§ **What to do**
A. Sum up the text on the M35 and X80 bus routes in two sentences.
B. Pick up the text on the M35 and X80 bus routes after its final sentence and keep writing.

§ **Supplied text**
=== Section Start ===

Bus routes in Manhattan, New York

The M35 and X80 constitute bus routes between the 125th Street station at Lexington Avenue in Harlem and Randalls and Wards Islands.

==Route description==
The M35 and X80 begin at 125th Street and Lexington Avenue. They both continue south until 124th Street, where they turn and run east until turning onto the RFK Bridge before exiting onto Randalls Island. They both then run south on Central Road and they pass Icahn Stadium, where the X80 terminates. The M35 takes a deviation at Rivers Edge Road to serve the Manhattan Psychiatric Center. The route continues south on Central Road as it becomes Hell Gate Circle, taking another deviation at Sunken Garden Loop to serve Sunken Garden and the Charles H. Gay Center. It then continues south on Hell Gate Circle until it loops back around onto Central Road where it heads north and passes by Icahn Stadium, where the X80 joins it as it continues north onto Bronx Shore Road, u-turning at the end of the road before turning right onto the RFK Bridge. They then turn onto 126th Street, where they continue westbound until turning left on Lexington Avenue and terminating there.

The X80 only runs during special events, and costs $7.25 for travel towards Randalls/Wards Islands, and is free towards Harlem.

=== Section End ===

[Data items]
=== Section Start ===

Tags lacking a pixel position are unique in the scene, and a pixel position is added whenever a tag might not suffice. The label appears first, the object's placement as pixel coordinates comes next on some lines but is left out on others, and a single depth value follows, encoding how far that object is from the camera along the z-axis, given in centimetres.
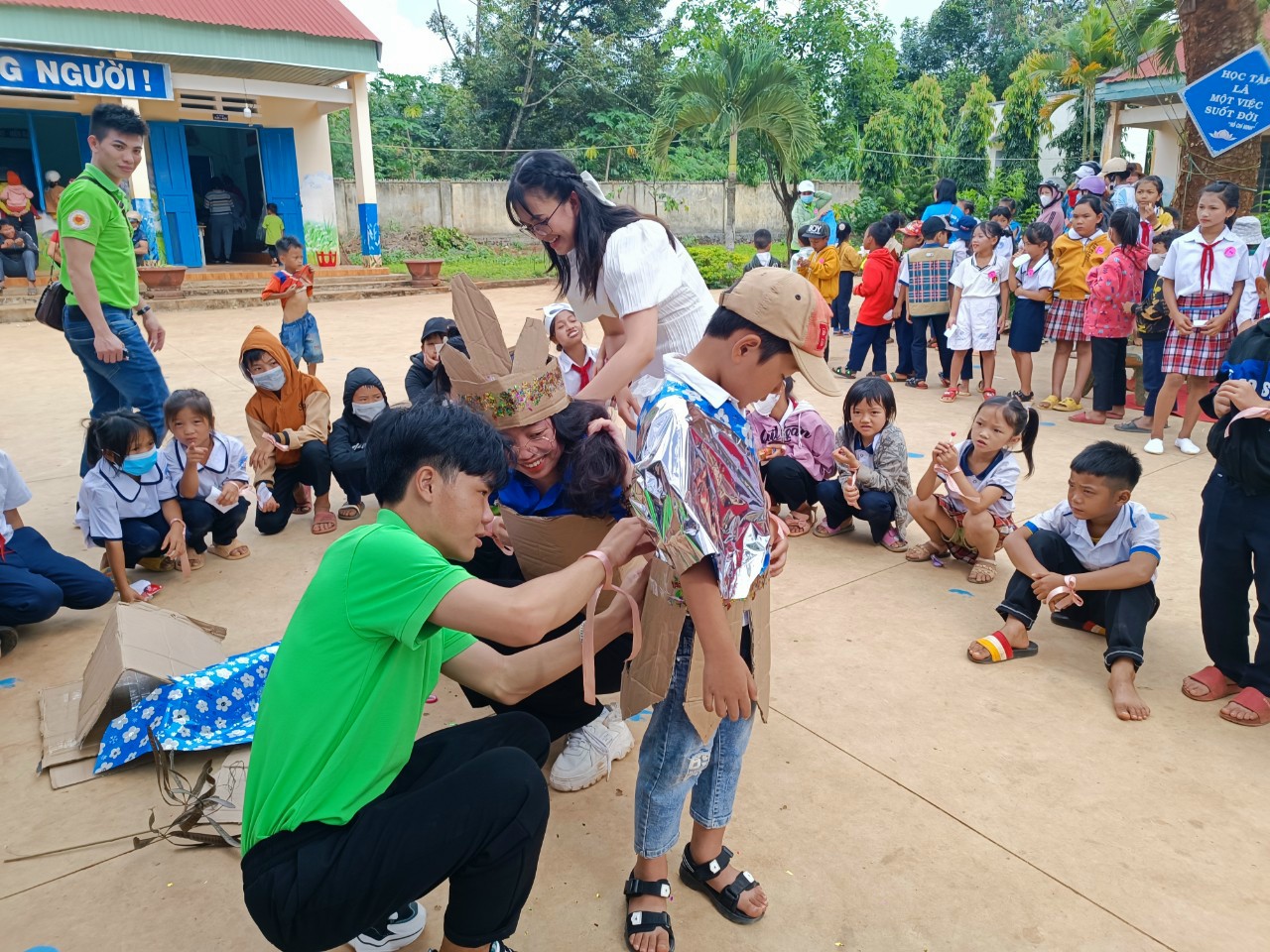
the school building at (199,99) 1334
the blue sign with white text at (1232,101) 470
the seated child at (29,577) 341
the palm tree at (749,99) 1500
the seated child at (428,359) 491
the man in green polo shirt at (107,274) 414
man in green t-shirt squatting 166
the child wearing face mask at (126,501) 383
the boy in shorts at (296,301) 634
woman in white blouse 289
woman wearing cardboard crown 261
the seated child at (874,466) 431
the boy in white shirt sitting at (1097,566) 312
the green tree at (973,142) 2061
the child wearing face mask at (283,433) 469
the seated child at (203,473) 416
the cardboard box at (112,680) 272
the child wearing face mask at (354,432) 486
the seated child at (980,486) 385
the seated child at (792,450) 462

=== Section End ===

§ **Answers for this exercise**
A. The M35 and X80 bus routes run between the 125th Street station at Lexington Avenue in Harlem and Randalls and Wards Islands by way of the RFK Bridge, with the X80 ending at Icahn Stadium and the M35 continuing south to serve the Manhattan Psychiatric Center, Sunken Garden and the Charles H. Gay Center. The X80 runs only during special events, costing $7.25 toward Randalls/Wards Islands and nothing toward Harlem.

B.
==History==
The TB bus route was started on July 11, 1936, by New York Omnibus Company, when the Triborough Bridge opened, after being announced that it would be studied if a shuttle service could be operated on the bridge. The route ran between Harlem, Randalls and Wards Islands, Port Morris and Astoria.

In 1974, the TB was split into three routes, with the M34 running between Harlem and Randalls Island, the M35 running between Harlem and Astoria, and the Bx21 running between Astoria and Port Morris.

The Bx21 was discontinued on February 18, 1984, due to low ridership. The M34 was combined with the M35 in the 1980s, sometime before the M34 designation was reused for the 34th Street Crosstown service.

In September 1992, when the M60 started service, M35 service to Astoria was reduced to rush hours only until 1995, when it was discontinued due to an ongoing budget crisis.

The X80 was started sometime in the 2000s as an express shuttle bus to Randalls Island during special events, with the M35 skipping the stop near Icahn Stadium whenever the X80 operates. On June 28, 2015, westbound M35 buses were rerouted to serve Hell Gate Circle after running on Sunken Garden Loop.